We traveled through miles of stimulus funds at work. It seems every road in North Carolina is getting repaired at one point or another. We’re in the town of Cherokee, surrounded by the Cherokee reservation. Cherokee is the eastern entrance to the GSMNP. Essentially, the park is a great blog of wilderness, accessible only by a bisecting road (we’re at one terminus) and various small nibbles around the edges. The interior is virtually roadless, and makes for, we presume from the surroundings, great wilderness hiking. The Appalachian trail goes through it. We decided to ride the scoot round trip from the Cherokee side through the park to the western entrance, at Gatlinburg, about 32 miles each way. First stop was the pioneer village at the east entrance, where they were having a special event, called “Women’s Work.” Well, all right. It turned out to be demonstrations of various crafts and regular chores done by 17th & 18th century women on the frontier, including making soap by boiling animal fat and lye. Best of all, the homemade preserves. We had a sample of these blackberries: outstanding!
Just as we were getting ready for the scoot to Gatlinburg, the thunder rumbled, the skies opened up, and we sat under the porch roof of the visitor center until things cleared up. Then off on the winding, climbing (and descending) road through the park, with great views
useful mileage markers
and challenging roadways.
But the most bizarre part of the trip was Gatlinburg itself. Combine the worst of the Vegas Strip, Coney Island, and Fisherman’s Wharf and you get the schlock capital of the U.S., the ultimate tourist trap. The town appears to be essentially a continuation of the road from the park, and as you emerge from the pristine, soothing, green world of the Smokies, you get gobsmacked with barely moving traffic, crowds of pedestrians, and outposts of every ripoff tourist attraction you can imagine: a Ripley’s Believe It or Not, a Ripley’s Aquarium (wha???), a Guinness Records, a Toussaud’s Wax Museum, Hollywood Star Cars, something with a King Kong paw hanging out a second floor window, etc. etc. All this was crammed into a stretch of about 7 blocks. It was truly the most godawful place I think I’ve ever seen.

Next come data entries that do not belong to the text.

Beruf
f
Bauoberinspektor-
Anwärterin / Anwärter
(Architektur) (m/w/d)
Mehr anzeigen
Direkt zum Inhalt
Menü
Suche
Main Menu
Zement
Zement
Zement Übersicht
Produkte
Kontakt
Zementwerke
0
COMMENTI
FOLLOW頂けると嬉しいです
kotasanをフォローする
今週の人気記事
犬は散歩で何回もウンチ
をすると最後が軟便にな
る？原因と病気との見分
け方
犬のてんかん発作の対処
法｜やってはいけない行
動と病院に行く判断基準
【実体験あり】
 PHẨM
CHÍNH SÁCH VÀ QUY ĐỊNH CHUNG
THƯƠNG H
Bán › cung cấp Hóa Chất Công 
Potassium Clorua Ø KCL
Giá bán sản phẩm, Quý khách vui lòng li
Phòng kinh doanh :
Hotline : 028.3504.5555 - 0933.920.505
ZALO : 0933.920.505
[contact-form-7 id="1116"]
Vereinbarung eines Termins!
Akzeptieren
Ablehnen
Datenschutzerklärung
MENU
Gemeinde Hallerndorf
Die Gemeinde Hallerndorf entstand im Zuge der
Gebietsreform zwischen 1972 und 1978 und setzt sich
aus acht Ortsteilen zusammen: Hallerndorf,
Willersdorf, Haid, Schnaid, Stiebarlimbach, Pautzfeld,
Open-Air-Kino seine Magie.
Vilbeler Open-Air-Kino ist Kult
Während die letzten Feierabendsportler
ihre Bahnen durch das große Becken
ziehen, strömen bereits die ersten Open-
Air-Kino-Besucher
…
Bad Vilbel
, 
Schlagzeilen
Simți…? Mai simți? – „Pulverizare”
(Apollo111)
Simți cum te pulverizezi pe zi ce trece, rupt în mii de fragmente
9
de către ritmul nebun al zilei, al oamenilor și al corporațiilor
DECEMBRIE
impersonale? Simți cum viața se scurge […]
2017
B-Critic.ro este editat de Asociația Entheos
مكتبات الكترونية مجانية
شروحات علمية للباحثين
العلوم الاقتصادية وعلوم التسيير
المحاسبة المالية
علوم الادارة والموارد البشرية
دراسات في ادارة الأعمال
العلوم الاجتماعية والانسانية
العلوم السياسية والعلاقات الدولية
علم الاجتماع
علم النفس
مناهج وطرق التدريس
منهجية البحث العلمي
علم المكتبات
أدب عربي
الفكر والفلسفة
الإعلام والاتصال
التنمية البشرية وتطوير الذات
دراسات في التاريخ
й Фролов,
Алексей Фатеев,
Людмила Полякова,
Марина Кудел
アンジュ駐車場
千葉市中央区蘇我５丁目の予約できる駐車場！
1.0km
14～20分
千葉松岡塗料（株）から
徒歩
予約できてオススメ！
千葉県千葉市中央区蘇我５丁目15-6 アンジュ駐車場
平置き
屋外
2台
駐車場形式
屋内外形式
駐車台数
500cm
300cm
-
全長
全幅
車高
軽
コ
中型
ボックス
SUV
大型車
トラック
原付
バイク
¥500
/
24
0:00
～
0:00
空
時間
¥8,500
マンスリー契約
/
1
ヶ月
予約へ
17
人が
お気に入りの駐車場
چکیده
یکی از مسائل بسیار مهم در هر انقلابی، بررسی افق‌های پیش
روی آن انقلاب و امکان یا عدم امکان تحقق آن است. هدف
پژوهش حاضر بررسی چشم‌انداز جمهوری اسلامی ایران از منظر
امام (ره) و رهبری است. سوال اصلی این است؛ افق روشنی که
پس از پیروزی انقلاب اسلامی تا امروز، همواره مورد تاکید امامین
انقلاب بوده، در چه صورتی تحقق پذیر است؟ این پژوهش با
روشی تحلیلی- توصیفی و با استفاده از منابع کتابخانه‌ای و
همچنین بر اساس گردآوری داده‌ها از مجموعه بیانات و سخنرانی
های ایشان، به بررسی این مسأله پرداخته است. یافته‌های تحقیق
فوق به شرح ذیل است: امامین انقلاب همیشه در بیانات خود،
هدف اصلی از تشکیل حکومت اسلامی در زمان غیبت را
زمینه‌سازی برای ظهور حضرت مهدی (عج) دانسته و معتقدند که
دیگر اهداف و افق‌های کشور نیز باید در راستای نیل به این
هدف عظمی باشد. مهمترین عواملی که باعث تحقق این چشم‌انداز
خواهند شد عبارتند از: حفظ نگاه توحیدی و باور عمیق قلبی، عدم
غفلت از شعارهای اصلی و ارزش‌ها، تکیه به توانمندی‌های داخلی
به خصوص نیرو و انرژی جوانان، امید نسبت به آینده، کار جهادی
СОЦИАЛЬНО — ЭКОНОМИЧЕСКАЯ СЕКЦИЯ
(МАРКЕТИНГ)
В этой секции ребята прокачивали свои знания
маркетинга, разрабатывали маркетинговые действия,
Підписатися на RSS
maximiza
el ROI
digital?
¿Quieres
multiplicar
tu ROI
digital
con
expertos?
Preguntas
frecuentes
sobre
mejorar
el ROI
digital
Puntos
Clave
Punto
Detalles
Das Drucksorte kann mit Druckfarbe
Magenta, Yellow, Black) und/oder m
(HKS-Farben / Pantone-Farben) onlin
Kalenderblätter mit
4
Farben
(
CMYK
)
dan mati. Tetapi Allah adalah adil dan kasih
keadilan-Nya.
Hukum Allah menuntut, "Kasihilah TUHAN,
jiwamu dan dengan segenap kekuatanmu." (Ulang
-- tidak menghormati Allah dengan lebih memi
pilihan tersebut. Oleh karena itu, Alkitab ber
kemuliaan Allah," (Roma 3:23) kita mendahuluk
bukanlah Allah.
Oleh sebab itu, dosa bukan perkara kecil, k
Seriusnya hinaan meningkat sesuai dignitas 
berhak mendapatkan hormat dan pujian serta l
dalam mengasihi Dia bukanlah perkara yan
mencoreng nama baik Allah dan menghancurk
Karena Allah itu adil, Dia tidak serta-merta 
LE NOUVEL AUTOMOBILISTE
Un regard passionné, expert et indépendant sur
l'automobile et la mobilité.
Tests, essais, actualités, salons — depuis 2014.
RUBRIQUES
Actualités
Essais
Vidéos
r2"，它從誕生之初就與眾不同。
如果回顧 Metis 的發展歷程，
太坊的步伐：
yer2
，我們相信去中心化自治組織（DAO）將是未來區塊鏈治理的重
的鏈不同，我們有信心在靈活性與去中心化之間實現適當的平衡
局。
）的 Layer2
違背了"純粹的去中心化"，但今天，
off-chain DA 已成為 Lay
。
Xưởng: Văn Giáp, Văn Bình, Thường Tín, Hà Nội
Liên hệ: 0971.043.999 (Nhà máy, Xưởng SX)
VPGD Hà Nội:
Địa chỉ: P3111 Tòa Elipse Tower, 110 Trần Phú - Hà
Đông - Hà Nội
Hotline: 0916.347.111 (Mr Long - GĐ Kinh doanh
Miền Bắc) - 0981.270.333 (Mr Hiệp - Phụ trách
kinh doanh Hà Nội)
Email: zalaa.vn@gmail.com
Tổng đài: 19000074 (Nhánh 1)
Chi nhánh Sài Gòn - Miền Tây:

We couldn’t wait to get back to the park entrance and make the return to Cherokee. We pulled out at an overlook and were treated to RVing in the classic style:
We also visited the excellent Cherokee Museum, which tells the (again) tragic tale of white deceit, broken treaties, land-grabbing greed, slaughter, and exile of most of the Cherokee nation from these homelands via the Trail of Tears to Oklahoma. A small band remained behind to sign a separate treaty and fight a legal battle which allowed them to remain on a small reservation, which is where present-day Cherokee is. It’s truly depressing to be reminded of how we made a national policy of treachery in the name of manifest destiny.
Well, the only remedy for such feelings is to eat, right? Fortunately, the next day was Father’s Day, and Loni whipped up a great breakfast of blueberry pancakes, bacon, fruit bowl and coffee, with the World Cup on the tube. My tongue is just about to go slurp. Oh, yes.
There’s an area of the park to the southeast, near Bryson City, called Deep Creek that boasts 3 waterfalls within easy hiking distance of each other. That sounded like a good Sunday jaunt. We scooted that way along a great road that bordered a fairly large river and had some great scenery. We encountered the typical North Carolina incompetence with signage, but eventually found our way to a tiny back road that led to Deep Creek. Can’t figure out why we had so much trouble finding it. None of the other thousands of people there seemed to have. Combine Father’s Day with 95 degree heat, 90 percent humidty, a cool tubing river amongst shady trees, and you’ve got a mob.
Trust me, the above is a very tiny example of the humanity that was everywhere. Competing tube rental companies line the entry road, with “wavers” out front to entice you to patronize their businesses. We had no place to secure our gear, and Loni was without a swim suit, so we had to pass on the tubing. Instead we sweated gallons, traipsing around on ill-marked trails (the N.C. signage disease again) to see thoroughly mediocre waterfalls. We envied the tubers.
Having memorized the tortured roadways into the place, we backtracked without event to our site at Fort Wilderness RV Park and a gallon of water each.
The next morning we packed up and lit out for Tennessee, along US 19/74/64 towards Chattanooga, and it turned out to be one of the prettiest roads we’ve ever been on. It paralleled a great whitewater river, and we pulled out to watch the kayaks and rafters go by, and talked with a couple that were waiting for their daughter and grandchildren to appear on the river.
This couple was local, but were transplants from Philadelphia. This brings up something we noticed throughout N.C. and other states. There are literally hundreds upon hundreds of gated upscale housing tracts scattered all throughout the area, filled presumably with retiree transplants from the northeast. It’s like a dispersed Miami Beach, but in gorgeous mountain surroundings. The houses would make any Californian drool with envy. But, most are located way out in the sticks. You gotta really love the country, or hate where you came from, to settle in. There’s very little infrastructure anywhere.
Anyway, in search of better signage, we entered Tennessee to a dubious welcome.